Background & Context
Japan is significantly affected by geopolitical tensions in the region, particularly those related to oil supplies. The U.S.-Israeli conflict with Iran has caused major disruptions in oil supplies, prompting Japan to take precautionary measures such as releasing its oil reserves. There are also increasing concerns regarding the stability of energy prices in global markets.
In this context, Greece announced plans to release two million barrels from its strategic reserves as part of coordinated efforts with the International Energy Agency aimed at stabilizing global prices. This decision was made during a meeting held on April 2, where ways to enhance market stability were discussed.
Impact & Consequences
The decline in refinery operating rates in Japan affects the global market, as Japan is one of the largest oil consumers in the world. This decrease may lead to increased pressure on global prices, especially amid ongoing tensions in the Middle East. There are also expectations that these developments will impact major companies' investments in the energy sector.

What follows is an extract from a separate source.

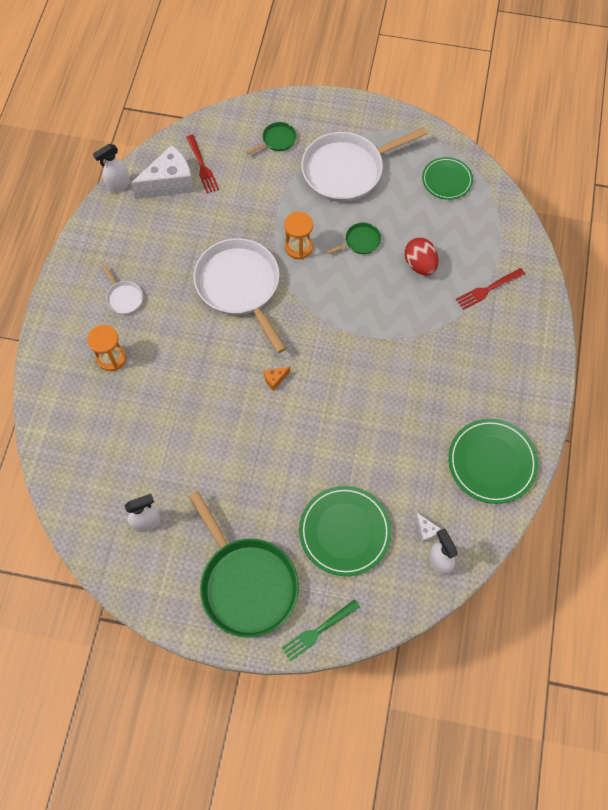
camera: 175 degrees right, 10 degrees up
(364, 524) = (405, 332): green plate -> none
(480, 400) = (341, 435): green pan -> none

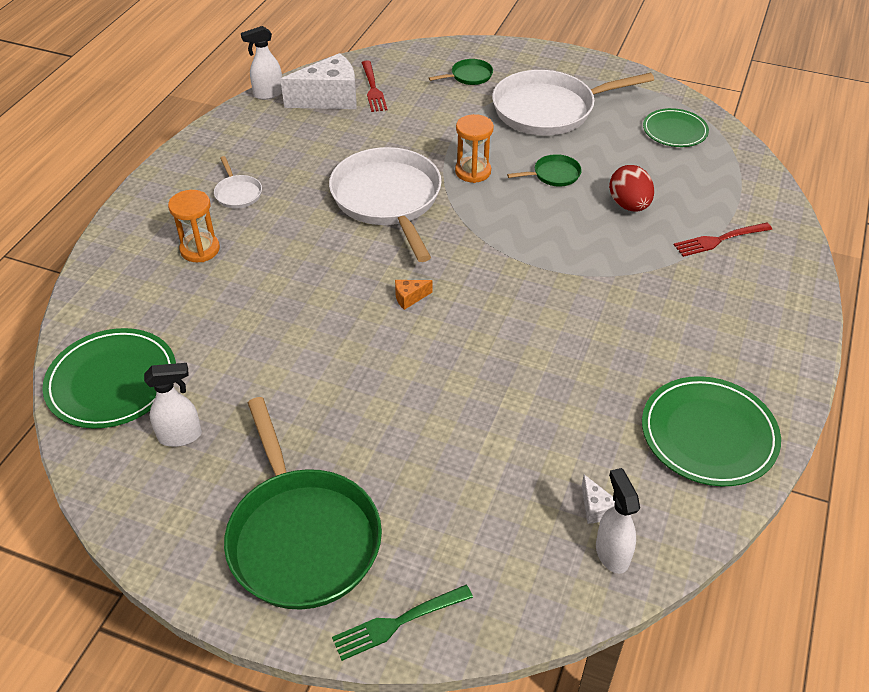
camera: 10 degrees right, 20 degrees down
(344, 531) = (469, 491): green plate -> green plate (112, 382)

On the other hand, these conditions may lead to increased demand for oil from other countries, potentially altering market dynamics. Japanese companies may also have to seek alternatives to meet their energy needs, which could influence their future strategies.
Regional Significance
The Arab region is one of the largest oil producers in the world, and thus any changes in demand or supply rates in global markets could directly impact its economies. Given the current tensions, Arab countries may see an increase in demand for their oil, potentially leading to price hikes.
Moreover, the stability of oil prices in global markets heavily depends on the situation in the Middle East, placing Arab nations in a sensitive position that requires them to closely monitor developments.
In conclusion, the current situation in Japan highlights significant challenges facing global oil markets, necessitating a swift and effective response from both producing and consuming countries.